School is out for the summer and the days are getting longer. Boy oh boy are the days getting longer. Being the sole teacher/disciplinarian/guardian/playmate/muse of a three-year-old boy from sun up to sun down has given me a greater appreciation for Sean’s teachers — even though they
slighted him missed the opportunity to feature him in the school slideshow as prominently as my precious beautiful special boy-genius deserves (wink wink).
By dinnertime, I was exhausted. I set down a bowl of
hastily made gourmet macaroni and cheese in front of Sean and then I collapsed into my own chair, too tired to eat. Instead I just sat there and watched him clumsily spooning the little orange spirals out of the bowl and into his mouth. I noticed how the afternoon light from the windows outlined his profile with a tiny white line, illuminating the imperceptible baby fine hairs on his face. I thought to myself if I ever get around to doing a painting of him, this is the scene I would paint, his hair the color of an old penny, his impossibly long dark eyelashes, his face outlined with the iridescent glow of sunset.
He stopped eating and looked at me. He gave me a sweet smile that belied the number of times he’d visited the time out corner today.
“I love you Sean,” I said to him.
“I wudz you Mommy,” he replied as he screwed up his face and shyly pressed his ear into his hunched up shoulder.
“You’re a good boy.”
“You’re a good mama,” he enthused pointing his cheese-encrusted spoon at me for emphasis.
Sigh.

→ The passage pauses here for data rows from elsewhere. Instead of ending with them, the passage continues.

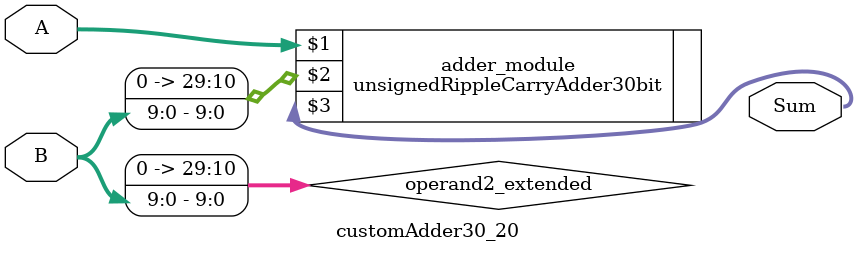
<source format=v>

module customAdder30_20(
                    input [29 : 0] A,
                    input [9 : 0] B,
                    
                    output [30 : 0] Sum
            );

    wire [29 : 0] operand2_extended;
    
    assign operand2_extended =  {20'b0, B};
    
    unsignedRippleCarryAdder30bit adder_module(
        A,
        operand2_extended,
        Sum
    );
    
endmodule
        
</source>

I thought about that for a moment. I thought about how I had yelled at him earlier in the day. I’m not that good of a mama. But that boy knows I love him with all of my heart. And hopefully that will cover the myriad of mistakes I make in parenting him on any given day.
“Oh Sean,” I confessed more to myself than to him. “You are a better boy than I am a mama.”
“That’s okay,” he consoled, “You are the poodiest wady in the whole woold.”
Man. I’m really going to hate it when his world gets bigger.